Convert the entries, starting at the first line and ending at the line that contains "günümüz ve gelecek", into a Markdown table with the columns No. and Line. Put each line's row number under No. and skip any blank lines.
-=-=-
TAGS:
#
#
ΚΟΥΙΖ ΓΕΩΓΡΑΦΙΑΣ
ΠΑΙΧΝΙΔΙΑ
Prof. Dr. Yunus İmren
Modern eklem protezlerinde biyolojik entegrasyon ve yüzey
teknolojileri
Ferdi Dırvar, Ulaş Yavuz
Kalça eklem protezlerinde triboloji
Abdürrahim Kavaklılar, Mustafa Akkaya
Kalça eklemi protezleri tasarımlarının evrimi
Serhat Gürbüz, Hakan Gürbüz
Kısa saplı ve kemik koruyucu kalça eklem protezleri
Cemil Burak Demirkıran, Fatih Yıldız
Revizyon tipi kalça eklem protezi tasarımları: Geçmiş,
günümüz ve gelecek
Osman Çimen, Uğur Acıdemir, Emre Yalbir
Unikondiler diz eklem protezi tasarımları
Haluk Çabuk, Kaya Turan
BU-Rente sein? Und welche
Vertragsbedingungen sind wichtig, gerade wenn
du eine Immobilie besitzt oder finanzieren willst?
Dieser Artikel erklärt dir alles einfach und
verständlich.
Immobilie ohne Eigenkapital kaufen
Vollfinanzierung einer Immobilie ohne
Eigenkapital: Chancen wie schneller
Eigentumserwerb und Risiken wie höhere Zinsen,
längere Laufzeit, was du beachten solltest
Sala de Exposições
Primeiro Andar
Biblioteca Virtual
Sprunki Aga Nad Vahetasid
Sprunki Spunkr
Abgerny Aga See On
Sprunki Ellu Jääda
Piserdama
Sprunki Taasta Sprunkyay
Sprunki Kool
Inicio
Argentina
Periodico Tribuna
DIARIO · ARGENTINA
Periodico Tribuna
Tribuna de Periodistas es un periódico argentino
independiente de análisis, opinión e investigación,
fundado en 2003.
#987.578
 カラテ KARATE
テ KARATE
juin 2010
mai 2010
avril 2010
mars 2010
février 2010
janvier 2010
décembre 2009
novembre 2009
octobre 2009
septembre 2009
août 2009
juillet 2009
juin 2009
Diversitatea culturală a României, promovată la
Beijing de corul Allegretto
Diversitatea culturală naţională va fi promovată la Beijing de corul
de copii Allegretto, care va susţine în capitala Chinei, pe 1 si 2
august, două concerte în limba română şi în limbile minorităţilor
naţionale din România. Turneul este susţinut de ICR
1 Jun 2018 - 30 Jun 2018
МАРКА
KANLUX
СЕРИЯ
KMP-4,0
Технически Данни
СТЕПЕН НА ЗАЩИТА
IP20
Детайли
-=-=-
TASK OUTPUT:
| No. | Line |
|---|---|
| 1 | TAGS: |
| 2 | # |
| 3 | # |
| 4 | ΚΟΥΙΖ ΓΕΩΓΡΑΦΙΑΣ |
| 5 | ΠΑΙΧΝΙΔΙΑ |
| 6 | Prof. Dr. Yunus İmren |
| 7 | Modern eklem protezlerinde biyolojik entegrasyon ve yüzey |
| 8 | teknolojileri |
| 9 | Ferdi Dırvar, Ulaş Yavuz |
| 10 | Kalça eklem protezlerinde triboloji |
| 11 | Abdürrahim Kavaklılar, Mustafa Akkaya |
| 12 | Kalça eklemi protezleri tasarımlarının evrimi |
| 13 | Serhat Gürbüz, Hakan Gürbüz |
| 14 | Kısa saplı ve kemik koruyucu kalça eklem protezleri |
| 15 | Cemil Burak Demirkıran, Fatih Yıldız |
| 16 | Revizyon tipi kalça eklem protezi tasarımları: Geçmiş, |
| 17 | günümüz ve gelecek |